**WORK TASK:**
Every line in the records below that holds "name" must be identified and copied.

┌──

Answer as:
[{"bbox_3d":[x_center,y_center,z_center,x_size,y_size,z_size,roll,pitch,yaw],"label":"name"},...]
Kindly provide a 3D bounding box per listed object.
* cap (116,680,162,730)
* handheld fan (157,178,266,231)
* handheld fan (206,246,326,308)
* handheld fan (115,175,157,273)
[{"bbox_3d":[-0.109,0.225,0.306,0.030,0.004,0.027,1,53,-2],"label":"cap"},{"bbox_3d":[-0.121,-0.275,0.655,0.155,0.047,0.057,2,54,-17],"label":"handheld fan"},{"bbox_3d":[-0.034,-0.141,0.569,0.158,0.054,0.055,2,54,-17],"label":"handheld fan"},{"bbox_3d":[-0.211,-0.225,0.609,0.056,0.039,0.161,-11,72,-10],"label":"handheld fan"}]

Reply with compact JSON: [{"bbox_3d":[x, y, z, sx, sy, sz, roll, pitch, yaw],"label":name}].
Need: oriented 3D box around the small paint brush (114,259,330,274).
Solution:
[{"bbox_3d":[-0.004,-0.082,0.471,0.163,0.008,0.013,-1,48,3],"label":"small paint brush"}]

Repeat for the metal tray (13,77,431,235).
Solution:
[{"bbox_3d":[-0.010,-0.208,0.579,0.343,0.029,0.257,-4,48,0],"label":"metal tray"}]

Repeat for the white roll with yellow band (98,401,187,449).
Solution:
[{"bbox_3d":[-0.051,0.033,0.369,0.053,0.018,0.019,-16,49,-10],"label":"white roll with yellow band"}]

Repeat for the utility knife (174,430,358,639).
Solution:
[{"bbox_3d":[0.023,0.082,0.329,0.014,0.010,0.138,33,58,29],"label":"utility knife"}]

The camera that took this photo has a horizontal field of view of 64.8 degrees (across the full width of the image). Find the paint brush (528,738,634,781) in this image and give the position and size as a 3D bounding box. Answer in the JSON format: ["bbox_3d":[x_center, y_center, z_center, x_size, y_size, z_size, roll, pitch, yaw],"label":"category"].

└──

**RESULT BELOW:**
[{"bbox_3d":[x_center,y_center,z_center,x_size,y_size,z_size,roll,pitch,yaw],"label":"name"},...]
Reply with compact JSON: [{"bbox_3d":[x, y, z, sx, sy, sz, roll, pitch, yaw],"label":name}].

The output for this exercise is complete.